Ebert interned at the Moss Arts Center when they were benchmarking the exhibition programs at peer institutions with similar sizes, such as Penn State and Stanford. It was there that he noticed how these schools had art learning communities that worked closely with their performing arts center, but Virginia Tech didn’t have one. Ebert wrote a proposal for it and was a part of the group that planned the LLC for two years.
He then applied for the position of program director and has been in this position for five years.

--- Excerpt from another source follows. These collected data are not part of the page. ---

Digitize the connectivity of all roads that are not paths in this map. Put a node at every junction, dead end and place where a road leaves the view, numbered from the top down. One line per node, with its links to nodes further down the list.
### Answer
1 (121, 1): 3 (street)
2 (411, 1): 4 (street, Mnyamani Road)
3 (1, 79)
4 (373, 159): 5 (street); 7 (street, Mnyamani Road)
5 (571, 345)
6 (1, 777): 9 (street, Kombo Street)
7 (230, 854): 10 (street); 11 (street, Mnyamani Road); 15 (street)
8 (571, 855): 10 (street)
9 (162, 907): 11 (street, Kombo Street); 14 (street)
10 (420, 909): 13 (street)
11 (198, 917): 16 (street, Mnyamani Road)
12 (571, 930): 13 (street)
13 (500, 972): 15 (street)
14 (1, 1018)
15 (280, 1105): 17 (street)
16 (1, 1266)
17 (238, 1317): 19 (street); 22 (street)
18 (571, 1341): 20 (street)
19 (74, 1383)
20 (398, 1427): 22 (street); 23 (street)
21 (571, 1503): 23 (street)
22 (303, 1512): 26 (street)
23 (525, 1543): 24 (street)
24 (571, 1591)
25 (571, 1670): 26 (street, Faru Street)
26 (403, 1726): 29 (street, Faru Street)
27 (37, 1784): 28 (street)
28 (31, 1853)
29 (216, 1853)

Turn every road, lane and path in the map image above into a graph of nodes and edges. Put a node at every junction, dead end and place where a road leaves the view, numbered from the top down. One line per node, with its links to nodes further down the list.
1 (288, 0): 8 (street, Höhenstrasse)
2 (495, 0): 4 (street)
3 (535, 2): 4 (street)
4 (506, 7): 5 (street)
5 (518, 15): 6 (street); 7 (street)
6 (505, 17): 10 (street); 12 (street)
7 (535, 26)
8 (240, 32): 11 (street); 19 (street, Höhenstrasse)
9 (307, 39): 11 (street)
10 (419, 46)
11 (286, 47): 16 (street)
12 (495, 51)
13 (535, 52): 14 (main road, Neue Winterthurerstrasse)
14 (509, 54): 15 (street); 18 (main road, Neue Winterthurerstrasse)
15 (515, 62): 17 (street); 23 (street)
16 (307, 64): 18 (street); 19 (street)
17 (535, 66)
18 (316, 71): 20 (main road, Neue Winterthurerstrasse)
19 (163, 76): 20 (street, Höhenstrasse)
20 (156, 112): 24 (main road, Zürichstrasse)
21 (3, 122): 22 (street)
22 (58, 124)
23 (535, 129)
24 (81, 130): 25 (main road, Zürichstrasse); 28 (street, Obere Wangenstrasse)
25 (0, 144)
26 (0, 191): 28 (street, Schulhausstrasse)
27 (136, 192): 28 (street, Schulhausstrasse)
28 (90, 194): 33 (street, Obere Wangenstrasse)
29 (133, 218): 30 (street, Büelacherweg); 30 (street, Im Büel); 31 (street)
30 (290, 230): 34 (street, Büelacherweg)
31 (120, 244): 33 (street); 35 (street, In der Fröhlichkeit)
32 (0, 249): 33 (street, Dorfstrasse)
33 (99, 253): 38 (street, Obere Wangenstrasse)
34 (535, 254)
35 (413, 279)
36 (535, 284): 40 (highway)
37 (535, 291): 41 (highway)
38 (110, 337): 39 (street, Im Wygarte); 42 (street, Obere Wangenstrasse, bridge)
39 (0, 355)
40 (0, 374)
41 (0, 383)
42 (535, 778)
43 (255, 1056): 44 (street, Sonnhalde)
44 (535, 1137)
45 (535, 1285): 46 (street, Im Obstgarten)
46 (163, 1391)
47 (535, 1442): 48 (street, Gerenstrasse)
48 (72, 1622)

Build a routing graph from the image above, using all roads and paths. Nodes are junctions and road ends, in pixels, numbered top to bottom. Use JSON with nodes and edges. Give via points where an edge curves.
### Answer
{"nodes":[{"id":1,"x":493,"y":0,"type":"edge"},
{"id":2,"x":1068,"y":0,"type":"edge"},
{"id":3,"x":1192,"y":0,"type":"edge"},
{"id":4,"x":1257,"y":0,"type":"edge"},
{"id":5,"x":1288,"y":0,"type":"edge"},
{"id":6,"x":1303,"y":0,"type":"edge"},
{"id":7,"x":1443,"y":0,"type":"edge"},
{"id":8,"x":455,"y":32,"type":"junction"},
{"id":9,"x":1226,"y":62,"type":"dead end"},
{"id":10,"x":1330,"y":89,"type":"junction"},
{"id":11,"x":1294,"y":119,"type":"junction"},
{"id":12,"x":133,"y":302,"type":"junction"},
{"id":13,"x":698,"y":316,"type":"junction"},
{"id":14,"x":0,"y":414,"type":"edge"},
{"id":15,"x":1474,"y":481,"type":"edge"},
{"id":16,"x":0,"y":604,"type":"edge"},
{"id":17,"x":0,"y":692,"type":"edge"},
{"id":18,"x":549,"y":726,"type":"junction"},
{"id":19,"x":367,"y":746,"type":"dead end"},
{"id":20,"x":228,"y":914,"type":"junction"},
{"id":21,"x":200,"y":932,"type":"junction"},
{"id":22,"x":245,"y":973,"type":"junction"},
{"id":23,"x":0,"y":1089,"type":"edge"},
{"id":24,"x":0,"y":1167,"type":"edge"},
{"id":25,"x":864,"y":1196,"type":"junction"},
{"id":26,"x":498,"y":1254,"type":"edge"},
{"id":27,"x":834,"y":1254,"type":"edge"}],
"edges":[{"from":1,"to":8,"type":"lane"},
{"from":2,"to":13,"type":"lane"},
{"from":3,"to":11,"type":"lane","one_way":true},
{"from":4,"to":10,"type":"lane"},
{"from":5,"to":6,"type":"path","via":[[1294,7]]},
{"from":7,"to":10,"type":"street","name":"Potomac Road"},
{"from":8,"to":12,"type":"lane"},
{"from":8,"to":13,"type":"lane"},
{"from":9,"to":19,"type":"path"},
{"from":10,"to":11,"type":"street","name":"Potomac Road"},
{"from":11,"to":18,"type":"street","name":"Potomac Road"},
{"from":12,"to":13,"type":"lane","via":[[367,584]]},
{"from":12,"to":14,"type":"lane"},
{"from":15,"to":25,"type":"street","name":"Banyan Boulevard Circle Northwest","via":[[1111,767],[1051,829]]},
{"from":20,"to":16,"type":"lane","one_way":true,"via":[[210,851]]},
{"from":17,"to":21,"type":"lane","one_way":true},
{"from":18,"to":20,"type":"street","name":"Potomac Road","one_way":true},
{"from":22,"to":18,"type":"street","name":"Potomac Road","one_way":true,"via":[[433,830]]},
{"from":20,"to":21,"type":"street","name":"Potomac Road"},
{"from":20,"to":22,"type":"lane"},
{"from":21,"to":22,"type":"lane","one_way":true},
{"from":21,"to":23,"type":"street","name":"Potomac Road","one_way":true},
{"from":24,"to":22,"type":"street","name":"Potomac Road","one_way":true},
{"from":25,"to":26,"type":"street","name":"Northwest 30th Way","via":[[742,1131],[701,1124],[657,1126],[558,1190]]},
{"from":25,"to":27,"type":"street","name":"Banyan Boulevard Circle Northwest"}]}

“I think part of what I’m motivated by is when I was in college, I went almost the whole time in college without really getting to know anyone in my major, and it was a really small arts program,” Ebert said, “I went almost four years without getting to know people that I was having class with or without really stepping outside of class to talk to people about how I can develop my work even more.”
Ebert wants to give students living in Studio 72 the opportunities to connect with each other, more so than his experience in college.
“Let’s create a space here at Virginia Tech for people who are creative and who are artists and makers to live around each other, to work around each other and to give each other feedback for how they can improve their work, more so than that might happen in isolation,” Ebert said. “Let’s do that as a group; let’s help each other be better.”
Formerly housed in Pritchard Hall, Studio 72 is an interdisciplinary arts and creativity LLC open to any student from any major or year.
“What we do is really think deeply about how to uncover different parts of our own artistic and creative process,” Ebert said. “What we try and spend a lot of time thinking about is ‘How tuned into your own creative process are you when you are making something?’ and ‘How can you improve that little by little?’”
Studio 72 promotes creative processes in students by utilizing weekly meetings where they analyze and understand the creative decisions artists make in their artwork as well as hosting critique nights for students to get feedback on their work. The LLC also has workshops with visiting artists, faculty and staff, local artists, and even with students where they teach a skill or a way of thinking in their own personal way of artmaking to other people. Between these two activities and events, students who participate in this community see their art change and evolve over time by getting exposed to new ideas, trying new things and practicing something they know well.
One of the challenges that Studio 72 now faces is finding ways to integrate it with the other two LLCs in the CID.
“What is the role inside this building that Studio 72 plays as the arts and creativity incubator hub?” Ebert said. “How do we start to touch on some of those other communities on how to be artistic and creative?”
Studio 72 will partner with LLCs for open mic and paint nights and develop other programs to participate in, such as an animation jam, where anyone in the building and on campus can learn how to animate.
When thinking about the future of Studio 72, Ebert wants Studio 72 to be the starting place for people to reach out and find all these different pockets of arts all around the university. He wants someone to come into Studio 72 and see, as a member, that there are multiple pathways for them to grow as a person throughout the university.
“My greatest hope is that our community becomes the connective tissue of the arts at Virginia Tech,” Ebert said. “I hope in five years, what we’ve done in Studio 72 is made that pathway (in connecting with these other pockets) a little more clear.”